• Problem requirements:
Across all entries below, how many lines include "fluorescent"? Only the number, please.

[Recorded information Boundary: Start]

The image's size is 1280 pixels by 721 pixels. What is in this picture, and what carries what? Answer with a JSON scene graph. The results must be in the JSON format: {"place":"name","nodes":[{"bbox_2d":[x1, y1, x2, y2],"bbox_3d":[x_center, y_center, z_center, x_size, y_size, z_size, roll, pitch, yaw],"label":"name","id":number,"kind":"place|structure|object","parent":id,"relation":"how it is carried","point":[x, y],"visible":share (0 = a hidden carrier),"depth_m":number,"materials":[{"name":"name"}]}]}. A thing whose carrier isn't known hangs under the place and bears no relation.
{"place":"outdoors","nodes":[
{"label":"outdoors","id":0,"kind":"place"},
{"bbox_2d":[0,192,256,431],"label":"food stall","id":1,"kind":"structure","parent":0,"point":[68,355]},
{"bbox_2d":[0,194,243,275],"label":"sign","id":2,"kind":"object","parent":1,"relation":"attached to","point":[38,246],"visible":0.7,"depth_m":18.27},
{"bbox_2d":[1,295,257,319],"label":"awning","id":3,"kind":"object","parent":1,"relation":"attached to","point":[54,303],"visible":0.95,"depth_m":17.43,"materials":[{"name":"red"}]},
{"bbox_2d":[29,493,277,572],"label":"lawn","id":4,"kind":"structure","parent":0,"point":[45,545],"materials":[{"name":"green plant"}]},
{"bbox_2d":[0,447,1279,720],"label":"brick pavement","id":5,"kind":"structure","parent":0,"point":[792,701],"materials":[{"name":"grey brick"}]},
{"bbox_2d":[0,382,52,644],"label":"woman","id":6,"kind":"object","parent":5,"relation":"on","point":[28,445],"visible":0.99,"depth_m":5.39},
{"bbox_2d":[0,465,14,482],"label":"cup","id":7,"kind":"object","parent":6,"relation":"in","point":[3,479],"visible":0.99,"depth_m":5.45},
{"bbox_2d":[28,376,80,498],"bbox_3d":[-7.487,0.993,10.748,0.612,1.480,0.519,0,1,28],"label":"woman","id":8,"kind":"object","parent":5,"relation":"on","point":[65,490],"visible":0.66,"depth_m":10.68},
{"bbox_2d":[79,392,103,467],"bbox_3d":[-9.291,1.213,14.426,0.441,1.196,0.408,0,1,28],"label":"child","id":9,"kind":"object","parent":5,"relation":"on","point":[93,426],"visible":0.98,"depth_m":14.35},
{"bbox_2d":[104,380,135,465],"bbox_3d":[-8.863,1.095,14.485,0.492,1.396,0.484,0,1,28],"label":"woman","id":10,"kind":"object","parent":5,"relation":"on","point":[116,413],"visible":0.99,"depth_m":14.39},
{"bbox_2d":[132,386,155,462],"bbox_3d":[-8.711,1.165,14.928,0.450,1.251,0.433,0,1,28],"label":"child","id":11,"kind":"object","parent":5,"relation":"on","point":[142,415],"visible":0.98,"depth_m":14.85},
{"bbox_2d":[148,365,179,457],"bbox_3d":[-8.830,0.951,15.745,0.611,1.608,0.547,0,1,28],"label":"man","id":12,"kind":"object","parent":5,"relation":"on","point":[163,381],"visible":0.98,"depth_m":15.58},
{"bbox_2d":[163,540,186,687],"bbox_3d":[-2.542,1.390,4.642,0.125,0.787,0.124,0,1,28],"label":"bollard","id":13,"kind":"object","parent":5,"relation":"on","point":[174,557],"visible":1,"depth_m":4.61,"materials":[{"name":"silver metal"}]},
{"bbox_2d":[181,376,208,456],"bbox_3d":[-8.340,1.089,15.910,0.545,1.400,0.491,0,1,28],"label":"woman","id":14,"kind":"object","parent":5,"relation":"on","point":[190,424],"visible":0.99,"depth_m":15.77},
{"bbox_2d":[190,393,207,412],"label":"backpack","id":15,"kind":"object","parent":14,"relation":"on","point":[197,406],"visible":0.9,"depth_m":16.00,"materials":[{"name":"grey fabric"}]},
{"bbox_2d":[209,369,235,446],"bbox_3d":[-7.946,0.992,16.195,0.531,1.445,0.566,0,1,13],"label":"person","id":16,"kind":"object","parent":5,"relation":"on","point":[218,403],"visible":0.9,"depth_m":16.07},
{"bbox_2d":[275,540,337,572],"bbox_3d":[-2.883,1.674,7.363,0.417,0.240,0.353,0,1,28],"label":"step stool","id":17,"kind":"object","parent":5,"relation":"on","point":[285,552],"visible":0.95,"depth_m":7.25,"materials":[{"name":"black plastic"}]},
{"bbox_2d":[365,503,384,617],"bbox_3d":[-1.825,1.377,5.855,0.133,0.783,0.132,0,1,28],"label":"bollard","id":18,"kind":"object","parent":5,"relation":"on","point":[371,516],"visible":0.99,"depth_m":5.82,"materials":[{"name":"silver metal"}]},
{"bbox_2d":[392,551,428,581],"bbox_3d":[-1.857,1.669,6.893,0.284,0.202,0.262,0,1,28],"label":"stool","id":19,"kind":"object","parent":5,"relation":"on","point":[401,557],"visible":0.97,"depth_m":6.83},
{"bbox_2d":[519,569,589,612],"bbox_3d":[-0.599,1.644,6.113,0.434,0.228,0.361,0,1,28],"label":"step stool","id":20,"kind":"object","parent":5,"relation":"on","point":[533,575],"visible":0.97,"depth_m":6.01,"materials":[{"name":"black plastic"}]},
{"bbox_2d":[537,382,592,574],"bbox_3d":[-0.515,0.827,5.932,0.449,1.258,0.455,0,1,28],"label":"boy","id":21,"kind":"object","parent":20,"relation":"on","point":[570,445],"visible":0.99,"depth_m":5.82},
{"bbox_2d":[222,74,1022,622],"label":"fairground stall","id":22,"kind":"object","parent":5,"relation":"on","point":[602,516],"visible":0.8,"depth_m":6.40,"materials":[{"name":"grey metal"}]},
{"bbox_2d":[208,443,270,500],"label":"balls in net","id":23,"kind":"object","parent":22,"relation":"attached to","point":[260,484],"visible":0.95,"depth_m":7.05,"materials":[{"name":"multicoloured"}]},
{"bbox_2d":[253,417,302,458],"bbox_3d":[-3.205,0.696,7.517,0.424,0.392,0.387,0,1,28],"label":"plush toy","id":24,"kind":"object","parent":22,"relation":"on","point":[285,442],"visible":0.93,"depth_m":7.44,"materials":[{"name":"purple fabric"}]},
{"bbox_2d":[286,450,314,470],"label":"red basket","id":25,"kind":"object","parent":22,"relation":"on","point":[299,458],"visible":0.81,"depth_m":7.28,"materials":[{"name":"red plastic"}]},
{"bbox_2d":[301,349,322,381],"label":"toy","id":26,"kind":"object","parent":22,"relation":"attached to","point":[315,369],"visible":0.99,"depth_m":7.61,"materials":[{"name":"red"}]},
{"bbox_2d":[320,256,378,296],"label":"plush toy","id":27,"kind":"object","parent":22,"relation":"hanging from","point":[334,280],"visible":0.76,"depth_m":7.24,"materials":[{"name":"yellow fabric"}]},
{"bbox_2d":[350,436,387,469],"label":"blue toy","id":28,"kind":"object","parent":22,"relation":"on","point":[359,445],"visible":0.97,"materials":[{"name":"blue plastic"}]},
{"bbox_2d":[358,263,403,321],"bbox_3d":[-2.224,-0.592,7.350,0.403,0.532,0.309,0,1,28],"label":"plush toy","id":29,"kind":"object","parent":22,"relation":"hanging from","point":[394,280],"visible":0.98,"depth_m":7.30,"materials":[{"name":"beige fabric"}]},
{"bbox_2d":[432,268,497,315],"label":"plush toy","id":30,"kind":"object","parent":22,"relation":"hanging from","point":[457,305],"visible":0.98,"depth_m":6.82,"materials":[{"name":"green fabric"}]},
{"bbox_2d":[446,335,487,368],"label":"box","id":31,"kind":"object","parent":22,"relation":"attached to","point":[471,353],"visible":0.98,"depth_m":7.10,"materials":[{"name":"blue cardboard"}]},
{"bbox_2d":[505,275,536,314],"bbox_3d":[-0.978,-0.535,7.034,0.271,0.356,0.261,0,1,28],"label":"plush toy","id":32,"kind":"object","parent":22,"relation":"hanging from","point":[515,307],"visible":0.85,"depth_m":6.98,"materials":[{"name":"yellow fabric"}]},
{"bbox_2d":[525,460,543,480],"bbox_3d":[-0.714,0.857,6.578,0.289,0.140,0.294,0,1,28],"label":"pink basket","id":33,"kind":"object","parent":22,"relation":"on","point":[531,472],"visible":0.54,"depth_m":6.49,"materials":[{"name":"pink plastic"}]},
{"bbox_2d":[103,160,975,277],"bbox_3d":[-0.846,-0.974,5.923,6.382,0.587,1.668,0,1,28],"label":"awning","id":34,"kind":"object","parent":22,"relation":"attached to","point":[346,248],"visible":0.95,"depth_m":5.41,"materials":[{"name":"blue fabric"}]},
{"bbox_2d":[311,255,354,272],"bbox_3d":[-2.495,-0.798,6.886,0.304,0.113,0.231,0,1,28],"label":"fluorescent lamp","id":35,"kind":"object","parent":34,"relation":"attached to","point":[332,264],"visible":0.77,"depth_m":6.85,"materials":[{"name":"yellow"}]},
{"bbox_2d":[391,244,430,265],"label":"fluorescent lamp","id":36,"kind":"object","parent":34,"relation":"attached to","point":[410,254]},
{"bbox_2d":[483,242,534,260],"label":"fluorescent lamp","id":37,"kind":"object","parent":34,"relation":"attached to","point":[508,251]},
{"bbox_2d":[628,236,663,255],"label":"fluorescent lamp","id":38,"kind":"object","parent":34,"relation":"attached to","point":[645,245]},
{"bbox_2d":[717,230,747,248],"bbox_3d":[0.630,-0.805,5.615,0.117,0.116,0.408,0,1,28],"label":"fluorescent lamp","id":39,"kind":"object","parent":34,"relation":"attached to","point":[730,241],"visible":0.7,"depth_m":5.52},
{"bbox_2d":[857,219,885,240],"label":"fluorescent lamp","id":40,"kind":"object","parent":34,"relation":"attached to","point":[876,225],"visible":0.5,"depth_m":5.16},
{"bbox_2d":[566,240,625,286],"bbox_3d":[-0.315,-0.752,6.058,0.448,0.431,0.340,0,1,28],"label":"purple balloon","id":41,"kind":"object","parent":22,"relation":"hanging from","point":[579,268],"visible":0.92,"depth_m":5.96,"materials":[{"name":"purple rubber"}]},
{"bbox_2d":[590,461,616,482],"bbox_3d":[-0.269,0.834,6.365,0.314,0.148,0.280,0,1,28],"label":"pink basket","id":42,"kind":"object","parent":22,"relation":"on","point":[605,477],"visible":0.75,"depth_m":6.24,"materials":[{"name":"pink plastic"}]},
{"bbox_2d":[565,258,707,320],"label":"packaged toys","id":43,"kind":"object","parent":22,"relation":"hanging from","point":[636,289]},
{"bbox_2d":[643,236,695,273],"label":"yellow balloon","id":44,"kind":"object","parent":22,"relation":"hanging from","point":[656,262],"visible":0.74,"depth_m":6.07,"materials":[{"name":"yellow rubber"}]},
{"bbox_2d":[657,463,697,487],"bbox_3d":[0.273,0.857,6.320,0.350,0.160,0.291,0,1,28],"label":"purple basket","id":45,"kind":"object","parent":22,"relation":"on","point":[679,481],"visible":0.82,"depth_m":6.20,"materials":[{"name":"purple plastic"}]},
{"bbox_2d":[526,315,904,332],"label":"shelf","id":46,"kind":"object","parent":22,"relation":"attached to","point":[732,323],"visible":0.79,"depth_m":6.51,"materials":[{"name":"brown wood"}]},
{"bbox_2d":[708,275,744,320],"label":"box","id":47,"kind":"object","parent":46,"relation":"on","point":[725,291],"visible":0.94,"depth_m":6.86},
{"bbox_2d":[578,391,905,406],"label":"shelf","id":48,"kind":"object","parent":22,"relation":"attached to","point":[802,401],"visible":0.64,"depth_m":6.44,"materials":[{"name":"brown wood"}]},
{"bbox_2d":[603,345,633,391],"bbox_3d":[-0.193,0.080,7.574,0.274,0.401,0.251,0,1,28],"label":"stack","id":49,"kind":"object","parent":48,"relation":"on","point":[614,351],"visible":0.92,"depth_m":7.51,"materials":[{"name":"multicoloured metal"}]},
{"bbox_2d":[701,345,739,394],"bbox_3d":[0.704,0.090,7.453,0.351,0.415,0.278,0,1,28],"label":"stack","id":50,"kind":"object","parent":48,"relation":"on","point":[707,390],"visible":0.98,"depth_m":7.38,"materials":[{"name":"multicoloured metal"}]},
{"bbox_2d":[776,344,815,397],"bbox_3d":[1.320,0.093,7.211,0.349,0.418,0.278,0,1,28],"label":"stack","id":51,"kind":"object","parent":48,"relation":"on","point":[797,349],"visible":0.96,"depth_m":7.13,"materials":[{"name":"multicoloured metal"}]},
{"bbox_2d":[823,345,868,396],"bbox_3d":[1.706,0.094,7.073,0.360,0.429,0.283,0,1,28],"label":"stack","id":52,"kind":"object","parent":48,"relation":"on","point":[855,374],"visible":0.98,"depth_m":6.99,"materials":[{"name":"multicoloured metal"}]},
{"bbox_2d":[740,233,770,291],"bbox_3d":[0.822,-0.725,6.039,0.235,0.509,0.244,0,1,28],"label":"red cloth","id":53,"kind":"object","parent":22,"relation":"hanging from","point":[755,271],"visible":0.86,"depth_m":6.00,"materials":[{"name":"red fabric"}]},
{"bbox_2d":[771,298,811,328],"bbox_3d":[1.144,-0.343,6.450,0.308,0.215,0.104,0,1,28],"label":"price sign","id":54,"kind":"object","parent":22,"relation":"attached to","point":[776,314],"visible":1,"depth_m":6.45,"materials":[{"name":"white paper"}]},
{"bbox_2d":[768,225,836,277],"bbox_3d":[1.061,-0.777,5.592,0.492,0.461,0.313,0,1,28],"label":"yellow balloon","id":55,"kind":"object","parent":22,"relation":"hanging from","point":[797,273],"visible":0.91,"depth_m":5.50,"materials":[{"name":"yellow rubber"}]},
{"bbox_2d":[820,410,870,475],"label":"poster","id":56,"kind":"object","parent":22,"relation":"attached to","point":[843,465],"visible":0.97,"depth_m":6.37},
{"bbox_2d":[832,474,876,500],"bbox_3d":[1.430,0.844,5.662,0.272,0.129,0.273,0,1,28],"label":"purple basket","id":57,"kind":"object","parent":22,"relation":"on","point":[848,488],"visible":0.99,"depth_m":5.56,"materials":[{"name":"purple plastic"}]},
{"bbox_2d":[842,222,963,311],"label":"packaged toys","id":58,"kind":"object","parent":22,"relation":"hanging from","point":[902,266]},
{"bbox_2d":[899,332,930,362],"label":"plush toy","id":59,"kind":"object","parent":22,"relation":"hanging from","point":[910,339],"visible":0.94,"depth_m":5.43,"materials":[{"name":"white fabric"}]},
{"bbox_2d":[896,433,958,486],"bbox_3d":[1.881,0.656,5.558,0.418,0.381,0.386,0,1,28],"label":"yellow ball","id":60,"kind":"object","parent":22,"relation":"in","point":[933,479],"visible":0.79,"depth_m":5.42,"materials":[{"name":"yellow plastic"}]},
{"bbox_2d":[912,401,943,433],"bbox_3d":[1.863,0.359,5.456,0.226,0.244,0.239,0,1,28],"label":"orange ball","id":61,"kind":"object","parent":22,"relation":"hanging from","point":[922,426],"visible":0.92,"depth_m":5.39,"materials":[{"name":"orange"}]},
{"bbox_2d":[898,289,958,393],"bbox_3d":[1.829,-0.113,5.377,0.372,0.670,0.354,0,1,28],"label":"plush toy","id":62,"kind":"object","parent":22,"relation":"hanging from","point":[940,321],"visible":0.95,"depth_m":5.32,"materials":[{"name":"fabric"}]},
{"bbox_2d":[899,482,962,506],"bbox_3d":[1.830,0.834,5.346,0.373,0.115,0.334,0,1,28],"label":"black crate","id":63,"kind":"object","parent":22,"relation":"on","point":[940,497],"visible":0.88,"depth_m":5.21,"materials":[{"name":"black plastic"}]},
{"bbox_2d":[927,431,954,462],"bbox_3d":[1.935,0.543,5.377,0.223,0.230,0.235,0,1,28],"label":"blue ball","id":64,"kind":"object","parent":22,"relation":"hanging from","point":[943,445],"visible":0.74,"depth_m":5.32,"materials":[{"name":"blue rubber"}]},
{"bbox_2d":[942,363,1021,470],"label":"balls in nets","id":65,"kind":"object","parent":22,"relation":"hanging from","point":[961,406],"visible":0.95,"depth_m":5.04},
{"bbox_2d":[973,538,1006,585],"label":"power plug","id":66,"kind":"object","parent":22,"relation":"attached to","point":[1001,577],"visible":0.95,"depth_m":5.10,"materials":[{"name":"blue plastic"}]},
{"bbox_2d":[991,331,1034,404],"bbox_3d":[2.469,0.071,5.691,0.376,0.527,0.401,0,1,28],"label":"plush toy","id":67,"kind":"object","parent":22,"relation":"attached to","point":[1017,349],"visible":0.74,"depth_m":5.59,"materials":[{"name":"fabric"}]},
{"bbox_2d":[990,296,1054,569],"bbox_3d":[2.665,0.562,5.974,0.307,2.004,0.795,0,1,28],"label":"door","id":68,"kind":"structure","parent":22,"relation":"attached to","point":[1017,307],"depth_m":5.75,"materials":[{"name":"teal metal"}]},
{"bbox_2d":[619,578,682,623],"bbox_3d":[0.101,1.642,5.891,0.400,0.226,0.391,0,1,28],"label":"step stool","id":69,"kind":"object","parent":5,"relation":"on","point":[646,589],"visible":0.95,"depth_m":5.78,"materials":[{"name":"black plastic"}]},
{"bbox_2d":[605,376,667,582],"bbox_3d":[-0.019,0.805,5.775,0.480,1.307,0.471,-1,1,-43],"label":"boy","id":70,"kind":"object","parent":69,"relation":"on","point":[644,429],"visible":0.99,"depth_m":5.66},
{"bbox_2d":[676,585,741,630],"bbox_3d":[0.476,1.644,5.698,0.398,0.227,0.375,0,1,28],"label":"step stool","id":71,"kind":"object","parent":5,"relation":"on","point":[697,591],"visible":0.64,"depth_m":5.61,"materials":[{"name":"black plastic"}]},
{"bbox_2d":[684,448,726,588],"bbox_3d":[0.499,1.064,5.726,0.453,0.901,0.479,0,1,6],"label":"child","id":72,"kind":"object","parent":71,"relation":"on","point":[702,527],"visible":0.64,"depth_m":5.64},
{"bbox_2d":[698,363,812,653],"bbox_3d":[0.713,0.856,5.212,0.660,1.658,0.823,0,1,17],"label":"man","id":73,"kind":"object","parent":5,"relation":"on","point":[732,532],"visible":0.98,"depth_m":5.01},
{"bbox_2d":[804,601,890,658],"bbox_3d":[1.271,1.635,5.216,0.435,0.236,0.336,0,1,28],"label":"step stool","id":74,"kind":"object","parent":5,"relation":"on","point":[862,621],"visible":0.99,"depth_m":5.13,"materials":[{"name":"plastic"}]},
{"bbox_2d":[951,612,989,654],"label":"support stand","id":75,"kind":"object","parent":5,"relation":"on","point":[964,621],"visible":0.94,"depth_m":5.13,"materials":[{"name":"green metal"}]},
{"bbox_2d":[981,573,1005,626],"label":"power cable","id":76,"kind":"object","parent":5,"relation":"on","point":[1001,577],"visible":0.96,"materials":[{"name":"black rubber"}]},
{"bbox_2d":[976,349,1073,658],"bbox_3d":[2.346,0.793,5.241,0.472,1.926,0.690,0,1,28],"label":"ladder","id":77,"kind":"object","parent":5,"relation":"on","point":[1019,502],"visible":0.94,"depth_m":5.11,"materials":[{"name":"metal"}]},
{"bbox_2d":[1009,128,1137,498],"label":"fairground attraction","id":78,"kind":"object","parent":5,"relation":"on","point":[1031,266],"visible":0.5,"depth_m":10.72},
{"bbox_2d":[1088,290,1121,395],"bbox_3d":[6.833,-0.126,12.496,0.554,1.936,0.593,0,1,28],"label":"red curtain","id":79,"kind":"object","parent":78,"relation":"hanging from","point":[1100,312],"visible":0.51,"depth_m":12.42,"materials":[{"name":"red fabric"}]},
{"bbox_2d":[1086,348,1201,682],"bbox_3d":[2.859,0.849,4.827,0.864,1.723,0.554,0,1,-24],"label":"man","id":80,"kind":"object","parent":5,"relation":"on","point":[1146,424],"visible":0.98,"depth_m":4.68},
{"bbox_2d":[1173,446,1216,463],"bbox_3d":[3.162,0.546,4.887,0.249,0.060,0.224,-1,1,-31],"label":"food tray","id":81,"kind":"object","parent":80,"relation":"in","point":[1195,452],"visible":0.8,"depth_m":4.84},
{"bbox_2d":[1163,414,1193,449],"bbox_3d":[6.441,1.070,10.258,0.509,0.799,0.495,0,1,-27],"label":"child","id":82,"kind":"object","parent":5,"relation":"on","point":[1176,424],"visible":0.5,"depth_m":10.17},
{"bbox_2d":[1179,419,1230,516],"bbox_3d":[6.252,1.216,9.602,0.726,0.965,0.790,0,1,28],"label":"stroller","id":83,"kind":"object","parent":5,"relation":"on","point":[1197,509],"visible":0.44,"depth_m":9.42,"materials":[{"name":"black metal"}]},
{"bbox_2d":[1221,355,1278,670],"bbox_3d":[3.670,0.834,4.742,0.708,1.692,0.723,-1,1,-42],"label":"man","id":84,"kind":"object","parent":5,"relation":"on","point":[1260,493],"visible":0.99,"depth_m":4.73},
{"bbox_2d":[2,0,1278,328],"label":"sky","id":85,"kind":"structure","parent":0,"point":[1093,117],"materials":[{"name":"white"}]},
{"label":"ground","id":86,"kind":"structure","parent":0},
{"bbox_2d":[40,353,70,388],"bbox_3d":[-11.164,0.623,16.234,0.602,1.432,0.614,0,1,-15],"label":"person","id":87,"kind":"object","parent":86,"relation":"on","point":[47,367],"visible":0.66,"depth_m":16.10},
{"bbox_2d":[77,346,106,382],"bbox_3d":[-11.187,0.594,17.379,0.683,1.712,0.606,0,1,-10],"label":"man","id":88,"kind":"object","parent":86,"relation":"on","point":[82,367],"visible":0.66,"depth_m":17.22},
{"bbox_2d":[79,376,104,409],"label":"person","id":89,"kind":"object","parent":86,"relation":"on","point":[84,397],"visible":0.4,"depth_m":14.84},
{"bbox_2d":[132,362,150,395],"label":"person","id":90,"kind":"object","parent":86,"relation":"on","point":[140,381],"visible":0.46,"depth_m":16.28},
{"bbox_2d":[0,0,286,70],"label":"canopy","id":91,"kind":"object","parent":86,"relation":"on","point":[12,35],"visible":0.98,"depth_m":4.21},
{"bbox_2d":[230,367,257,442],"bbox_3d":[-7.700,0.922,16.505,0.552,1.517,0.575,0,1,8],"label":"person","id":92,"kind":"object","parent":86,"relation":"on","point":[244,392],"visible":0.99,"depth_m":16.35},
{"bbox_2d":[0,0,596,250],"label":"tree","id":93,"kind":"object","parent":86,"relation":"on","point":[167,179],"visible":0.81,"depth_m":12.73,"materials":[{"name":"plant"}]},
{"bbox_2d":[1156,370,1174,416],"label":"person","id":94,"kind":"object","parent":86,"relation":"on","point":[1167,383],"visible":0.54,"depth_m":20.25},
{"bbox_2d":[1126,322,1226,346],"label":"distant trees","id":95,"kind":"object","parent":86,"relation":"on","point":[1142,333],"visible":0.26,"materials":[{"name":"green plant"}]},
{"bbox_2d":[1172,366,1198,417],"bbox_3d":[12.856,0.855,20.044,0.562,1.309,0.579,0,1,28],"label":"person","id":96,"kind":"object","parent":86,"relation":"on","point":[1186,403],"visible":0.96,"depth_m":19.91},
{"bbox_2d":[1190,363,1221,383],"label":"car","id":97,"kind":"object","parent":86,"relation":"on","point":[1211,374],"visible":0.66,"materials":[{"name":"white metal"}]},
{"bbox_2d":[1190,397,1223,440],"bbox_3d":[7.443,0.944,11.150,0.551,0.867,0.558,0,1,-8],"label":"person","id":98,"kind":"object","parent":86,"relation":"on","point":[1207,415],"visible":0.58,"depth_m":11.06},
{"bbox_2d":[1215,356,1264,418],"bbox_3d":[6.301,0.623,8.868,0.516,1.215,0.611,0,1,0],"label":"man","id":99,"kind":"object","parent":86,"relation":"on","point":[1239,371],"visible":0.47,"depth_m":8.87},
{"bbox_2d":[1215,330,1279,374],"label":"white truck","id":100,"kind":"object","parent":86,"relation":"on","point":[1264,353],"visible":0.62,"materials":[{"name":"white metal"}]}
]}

[Recorded information Boundary: End]

• Answer for this exercise:
6